-- START OF Extract provided --

Re: boot() called on cpu #1 - hang

2001-09-11 Thread Michael Class


On Mon, 10 Sep 2001 [EMAIL PROTECTED] wrote:

  Hello Tor,
 
  thank you for your quick response, unfortunately your patch did
  not fix the problem.


 Your machine seems to hang too early for the patch to have any effect.
 (the patch affects a hang that occurs after the kernel has printed
   cpu reset called on cpu#1
   cpu_reset: Stopping other CPUs
 )

  I have now tested a little bit more with the following sequence:
 
boot machine to single-user
reboot
 
  I did this more then 10 times. It now got stuck every time
  Approx. 8 time with
 
boot() called on cpu #1
W
 
  And 3 times with
 
boot() called on cpu #0
Wa
 
  or
 
boot() called on cpu #0
Waiting (max
 
  It looks to me that the kernel-printf gets somehow stuck.


 Did you use -O2 when compiling the kernel ?  That sometimes causes
 strange problems.

 The kernel doesn't appear do do much before printing the

   Waiting (max %d seconds) for system process `%s' to stop

 message in kproc_shutdown.


 boot() in /usr/src/sys/kern/kern_shutdown.c contains

 #ifdef SMP
 if (smp_active)

-- END OF Extract provided --
-- START OF Data lines --

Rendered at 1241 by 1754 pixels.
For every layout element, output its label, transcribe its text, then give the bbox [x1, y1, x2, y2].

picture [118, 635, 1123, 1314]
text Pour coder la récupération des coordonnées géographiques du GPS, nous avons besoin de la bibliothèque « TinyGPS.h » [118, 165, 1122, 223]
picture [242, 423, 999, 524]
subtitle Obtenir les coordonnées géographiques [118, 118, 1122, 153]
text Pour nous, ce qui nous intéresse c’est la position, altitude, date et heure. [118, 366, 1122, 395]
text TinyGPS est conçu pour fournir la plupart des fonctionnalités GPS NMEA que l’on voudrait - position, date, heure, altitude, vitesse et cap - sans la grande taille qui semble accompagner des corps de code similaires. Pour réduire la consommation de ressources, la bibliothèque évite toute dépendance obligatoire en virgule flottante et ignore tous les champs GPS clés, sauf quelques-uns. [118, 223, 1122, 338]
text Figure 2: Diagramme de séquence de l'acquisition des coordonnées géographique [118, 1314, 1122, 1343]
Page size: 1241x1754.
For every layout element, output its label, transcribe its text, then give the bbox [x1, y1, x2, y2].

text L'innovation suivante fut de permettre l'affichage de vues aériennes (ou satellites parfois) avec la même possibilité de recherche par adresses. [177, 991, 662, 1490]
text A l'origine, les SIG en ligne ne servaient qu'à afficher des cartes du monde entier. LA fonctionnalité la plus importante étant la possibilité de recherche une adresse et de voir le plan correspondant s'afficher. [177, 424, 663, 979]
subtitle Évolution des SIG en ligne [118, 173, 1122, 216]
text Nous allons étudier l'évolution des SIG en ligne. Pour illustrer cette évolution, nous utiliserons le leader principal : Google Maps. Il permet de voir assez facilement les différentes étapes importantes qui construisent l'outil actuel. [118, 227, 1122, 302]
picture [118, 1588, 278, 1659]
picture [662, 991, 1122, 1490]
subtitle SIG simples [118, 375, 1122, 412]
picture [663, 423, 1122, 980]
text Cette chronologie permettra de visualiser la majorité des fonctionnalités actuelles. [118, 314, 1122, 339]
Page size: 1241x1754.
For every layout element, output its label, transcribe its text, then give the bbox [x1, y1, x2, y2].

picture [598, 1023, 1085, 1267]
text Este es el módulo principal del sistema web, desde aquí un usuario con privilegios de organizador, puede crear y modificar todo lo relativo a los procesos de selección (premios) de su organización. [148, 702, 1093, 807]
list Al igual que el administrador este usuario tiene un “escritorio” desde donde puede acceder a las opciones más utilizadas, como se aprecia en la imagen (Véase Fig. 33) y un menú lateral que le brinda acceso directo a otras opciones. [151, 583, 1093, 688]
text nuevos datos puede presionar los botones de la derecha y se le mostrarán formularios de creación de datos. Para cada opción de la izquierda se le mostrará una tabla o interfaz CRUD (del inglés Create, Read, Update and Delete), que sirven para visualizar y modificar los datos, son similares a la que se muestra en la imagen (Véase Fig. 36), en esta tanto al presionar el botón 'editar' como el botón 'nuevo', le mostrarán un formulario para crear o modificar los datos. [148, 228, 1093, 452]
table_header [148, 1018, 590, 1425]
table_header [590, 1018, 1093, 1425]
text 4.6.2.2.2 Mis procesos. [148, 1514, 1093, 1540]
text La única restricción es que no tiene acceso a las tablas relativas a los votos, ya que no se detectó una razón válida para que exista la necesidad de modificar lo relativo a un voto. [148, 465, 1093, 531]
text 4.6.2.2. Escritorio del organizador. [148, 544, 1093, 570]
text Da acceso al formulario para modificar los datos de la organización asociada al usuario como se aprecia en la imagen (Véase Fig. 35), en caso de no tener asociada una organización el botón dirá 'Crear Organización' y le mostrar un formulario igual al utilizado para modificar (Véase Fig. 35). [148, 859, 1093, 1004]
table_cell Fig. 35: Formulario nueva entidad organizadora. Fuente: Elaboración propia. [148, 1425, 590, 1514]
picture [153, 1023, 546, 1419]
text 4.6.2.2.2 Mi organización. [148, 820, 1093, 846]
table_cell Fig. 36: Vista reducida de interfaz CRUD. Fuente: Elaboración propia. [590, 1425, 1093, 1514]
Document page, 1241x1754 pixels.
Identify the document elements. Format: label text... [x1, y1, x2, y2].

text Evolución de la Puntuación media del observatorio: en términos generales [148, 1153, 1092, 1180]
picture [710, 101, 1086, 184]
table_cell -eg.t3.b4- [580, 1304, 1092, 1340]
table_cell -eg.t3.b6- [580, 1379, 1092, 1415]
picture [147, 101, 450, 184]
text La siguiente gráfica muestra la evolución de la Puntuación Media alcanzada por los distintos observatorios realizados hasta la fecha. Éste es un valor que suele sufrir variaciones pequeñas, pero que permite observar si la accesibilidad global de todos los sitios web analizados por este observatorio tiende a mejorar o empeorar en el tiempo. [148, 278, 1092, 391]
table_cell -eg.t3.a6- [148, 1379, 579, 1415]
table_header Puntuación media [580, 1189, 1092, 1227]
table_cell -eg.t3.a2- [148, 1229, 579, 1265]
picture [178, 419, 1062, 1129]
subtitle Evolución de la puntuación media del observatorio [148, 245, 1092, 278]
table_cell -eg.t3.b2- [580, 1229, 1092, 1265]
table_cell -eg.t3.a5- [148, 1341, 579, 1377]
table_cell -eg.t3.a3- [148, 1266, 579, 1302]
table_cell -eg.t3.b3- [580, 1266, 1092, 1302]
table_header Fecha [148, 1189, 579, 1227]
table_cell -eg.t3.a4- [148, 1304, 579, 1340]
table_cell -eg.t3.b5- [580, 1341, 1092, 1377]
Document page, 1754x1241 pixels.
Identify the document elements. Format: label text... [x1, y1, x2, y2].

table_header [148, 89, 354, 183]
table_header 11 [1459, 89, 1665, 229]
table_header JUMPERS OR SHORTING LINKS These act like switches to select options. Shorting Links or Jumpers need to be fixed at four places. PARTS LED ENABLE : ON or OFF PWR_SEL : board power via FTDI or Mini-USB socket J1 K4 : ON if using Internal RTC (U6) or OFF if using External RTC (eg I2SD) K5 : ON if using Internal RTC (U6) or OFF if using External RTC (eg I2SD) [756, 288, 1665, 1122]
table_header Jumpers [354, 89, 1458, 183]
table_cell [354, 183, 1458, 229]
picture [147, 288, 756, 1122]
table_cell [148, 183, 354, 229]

-- END OF Data lines --

## [Problems and tasks]
(1) Answer these questions about the mailing-list thread on the boot hang:
(a) How many times did the tester boot the machine to single-user and reboot?
(b) Which compiler option is said to sometimes cause strange problems?
(c) In which file is boot() found?
(2) In the records, rewrite everything from the line with "picture [598, 1023, 1085, 1267]" down to the line with "list Al igual", putting "operador" wherever "usuario" occurs and keeping all else the same. Give only those lines.

## [Per-task outputs]
(1)
(a) More than 10 times.
(b) -O2.
(c) /usr/src/sys/kern/kern_shutdown.c

(2)
picture [598, 1023, 1085, 1267]
text Este es el módulo principal del sistema web, desde aquí un operador con privilegios de organizador, puede crear y modificar todo lo relativo a los procesos de selección (premios) de su organización. [148, 702, 1093, 807]
list Al igual que el administrador este operador tiene un “escritorio” desde donde puede acceder a las opciones más utilizadas, como se aprecia en la imagen (Véase Fig. 33) y un menú lateral que le brinda acceso directo a otras opciones. [151, 583, 1093, 688]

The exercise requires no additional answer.